Rogan's use of the word stigma to describe societal reactions to his mother-in-law's Alzheimer's disease asks something specific of all of us. It implies one facet of this problem, dubbed the "silver tsunami," which we can fix, completely, without spending a dime. We can end the stigma of Alzheimer's disease. The upcoming regional walks urge financial support of Alzheimer's causes. They also remind us to be aware of what we can do freely to help.
Imagine this circumstance: Your partner of, say, forty years can no longer dress, or drive, or fix a simple meal independently. He or she depends on you, without remembering who you are, for a sense of security almost every minute of every day. You don't know what will happen if you take this person, who looks much the same as any other older adult but who may suddenly behave or speak oddly, to the grocery store, or to a restaurant or to a shopping mall, never mind the private difficulties of orchestrating such an outing.
I know a charming woman in mid-stage dementia, for example, who believes almost every person she encounters is a close friend. She throws her arms around waitresses and sales clerks. She climbs, smiling, into strangers' cars. Her beleaguered husband, tired of the drama, tired of explaining, and tired, period, finally pinned a conspicuous note to her clothing with the words I have Alzheimer's printed in bold letters.
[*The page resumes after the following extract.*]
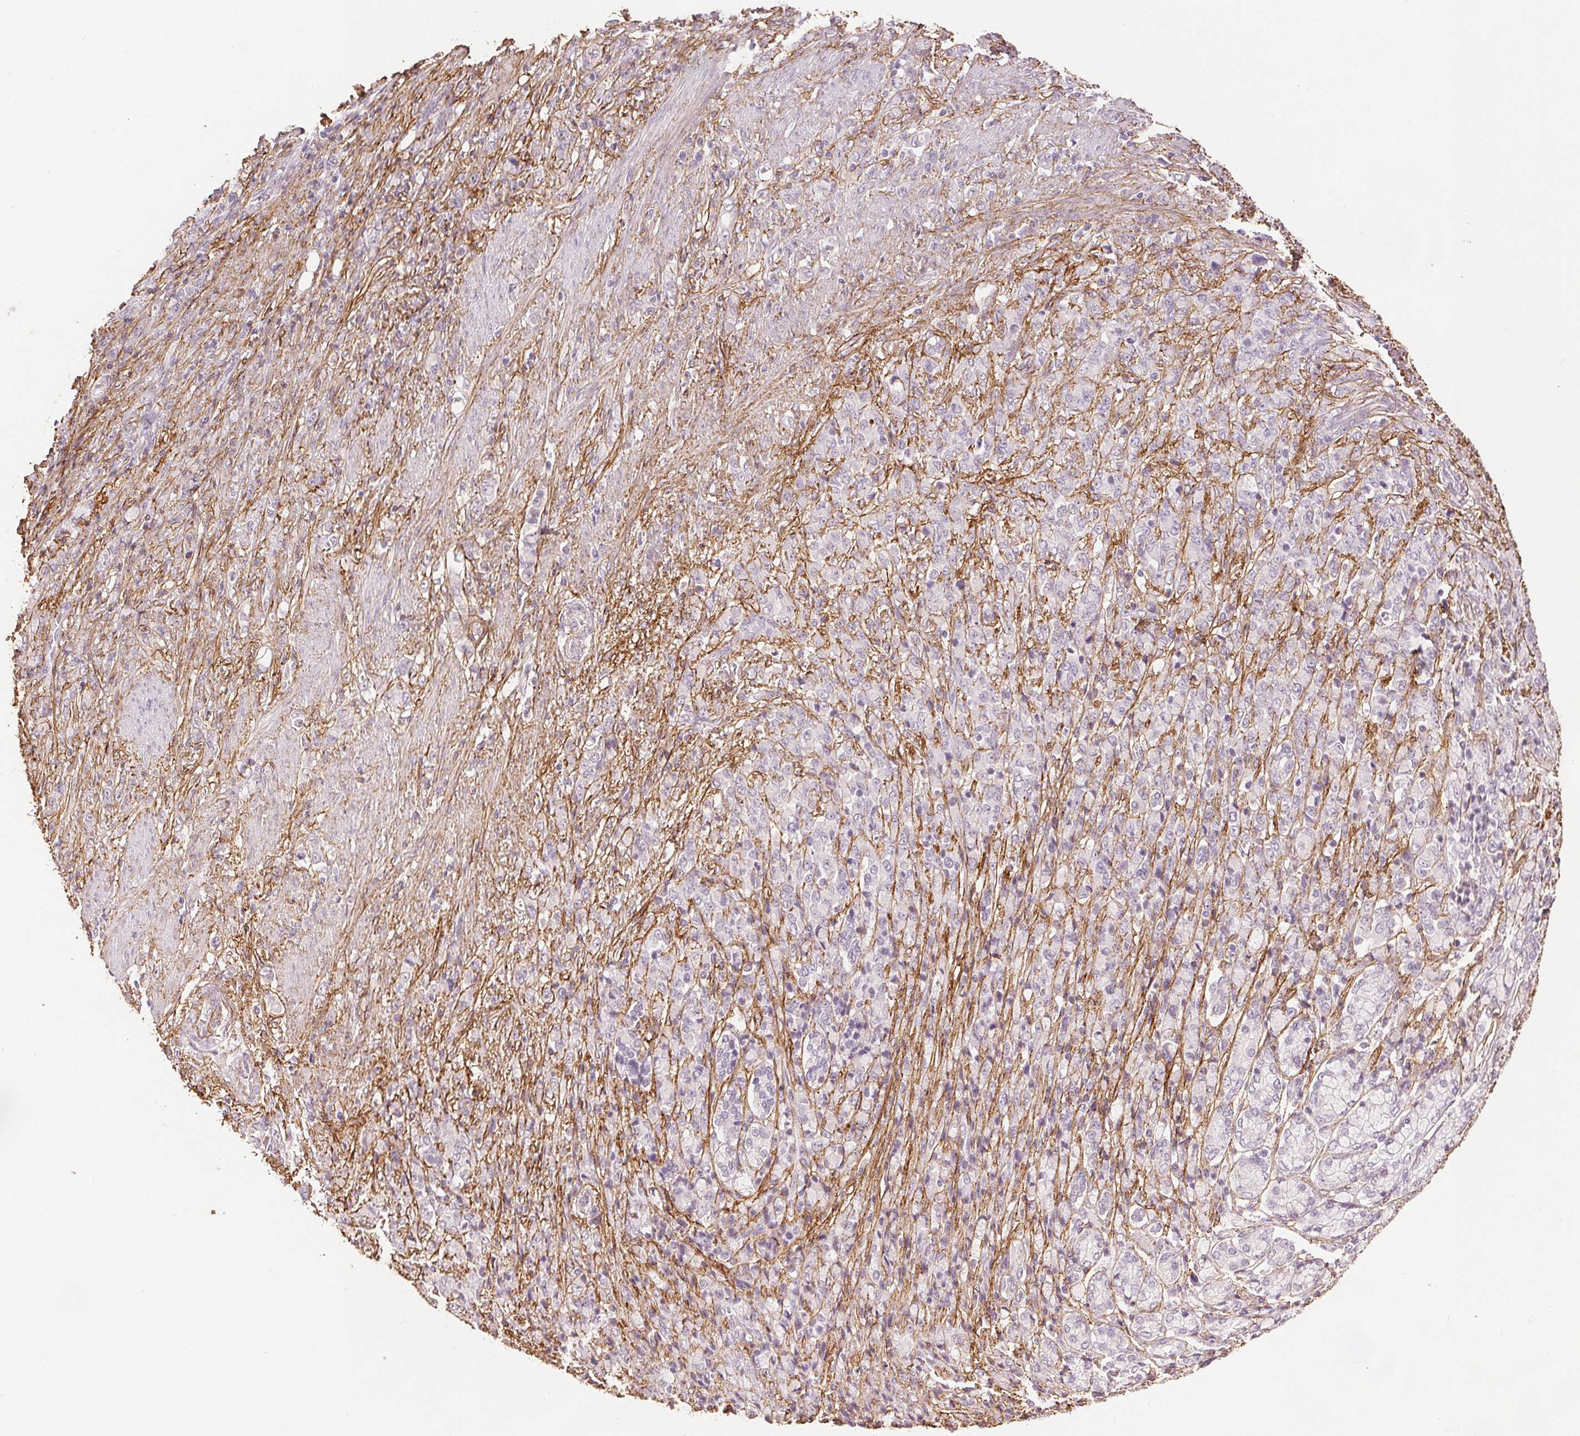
{"staining": {"intensity": "negative", "quantity": "none", "location": "none"}, "tissue": "stomach cancer", "cell_type": "Tumor cells", "image_type": "cancer", "snomed": [{"axis": "morphology", "description": "Adenocarcinoma, NOS"}, {"axis": "topography", "description": "Stomach"}], "caption": "Stomach cancer (adenocarcinoma) was stained to show a protein in brown. There is no significant positivity in tumor cells.", "gene": "FBN1", "patient": {"sex": "female", "age": 79}}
One might question his action in the interest of the woman's dignity. The right to dignified treatment has nothing to do with intellect. It's a matter of basic humanity. The greater concern, however, is that we do not, often enough, recognize dementia for what it is and take the erratic behaviors and confusion in sympathetic stride. What a different world it would be for people whose lives have been upended by Alzheimer's disease if they felt the support of everyone, friends and strangers alike. If we all "invisibly" wore purple during our daily walks throughout the whole year. There would be no need for a note pinned to the blouse of an uncomprehending person, spelling out the problem in a tacit plea for understanding.
The Alzheimer's Association walks raise money, desperately needed, if the Association is to realize its overarching goal of bringing about an end to Alzheimer's. But walks are also about awareness and the need to make this awareness an integral influence in our everyday actions and attitudes. We can end the stigma of Alzheimer's disease without cost, as communities of people wearing "invisible" purple -- reacting helpfully when we see a patient or caregiver struggling and reaching out with compassion to those among us who have suffered such massive personal losses. Connection to others doesn't have to be among these losses.